Treading Water

There comes a point where you stop treading water and you just resolve yourself to sinking. The weight of the sword on your hip and the thousand squabbles pull you below the surface. For the briefest moment you hesitate, you consider just not anymore. Your head slowly slips below the water and the noise stops.
In actuality the noise continues it’s just muffled and this is all just some shitty metaphor I’ve attempted to spin myself while laying listening to Alphonse snore.

I don’t have any answers for any of our problems and I have reached the point where, if I am being honest, I don’t want to have the answers to these problems. I don’t want anyone to say the words, ‘Cadence what do I do?’ Because in the words of Isabel, there are no good solutions. Would you like blue shit or purple shit? It’s still shit but I can certainly choose the color for you.

No! The sword doesn’t have answers either! I don’t just march step to some dead person in a talking sword. Has it led me astray so far? No. But you never really know who’s voice is in your head and I wasn’t born yesterday. And that hunk of metal has zero answers, it literally said, I don’t know what you should do.

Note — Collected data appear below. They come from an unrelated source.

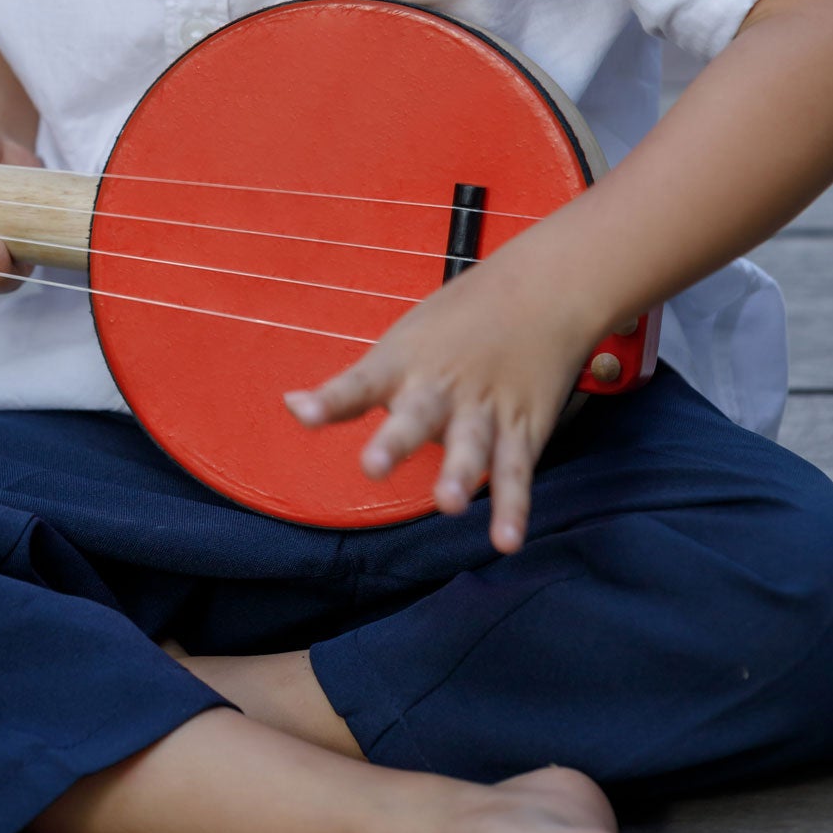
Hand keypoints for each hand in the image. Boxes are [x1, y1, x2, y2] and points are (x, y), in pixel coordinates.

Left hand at [282, 252, 594, 554]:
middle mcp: (440, 388)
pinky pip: (515, 472)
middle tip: (373, 466)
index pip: (359, 383)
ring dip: (458, 474)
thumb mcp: (403, 343)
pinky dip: (512, 507)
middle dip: (394, 441)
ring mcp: (483, 410)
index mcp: (403, 363)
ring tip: (447, 503)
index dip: (329, 398)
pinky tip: (506, 541)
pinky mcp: (522, 430)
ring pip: (471, 445)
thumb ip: (355, 387)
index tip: (299, 410)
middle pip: (415, 415)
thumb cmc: (458, 321)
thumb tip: (291, 406)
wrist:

I drew my lines in the sand and passed the torch to Isabel… and I feel immense guilt. I know she doesn’t have answers either but I just can’t anymore. I am not a priest, I’m not a spiritual leader, I am the sword hand of the church and for the briefest moment I resigned myself to only that. I do not have a solution that isn’t death. Ours, theirs, hers, its. And everything but my own death doesn’t feel righteous. It feels… I don’t know… fucking awful?

I am filled with anger and frustration. I’m tired of broken promises and compromises. I am tired of being the better person.

I am so, tired. And I’ve realized, when I am tired, the façade falls away and all that’s left is immense hatred.

So I sit and imagine my head sinking beneath the water. Letting the water fill my lungs with nothing left to worry about… until I see Isabel’s tears. Feel Marinette’s head on my shoulder.

I kick and gasp for air above the water.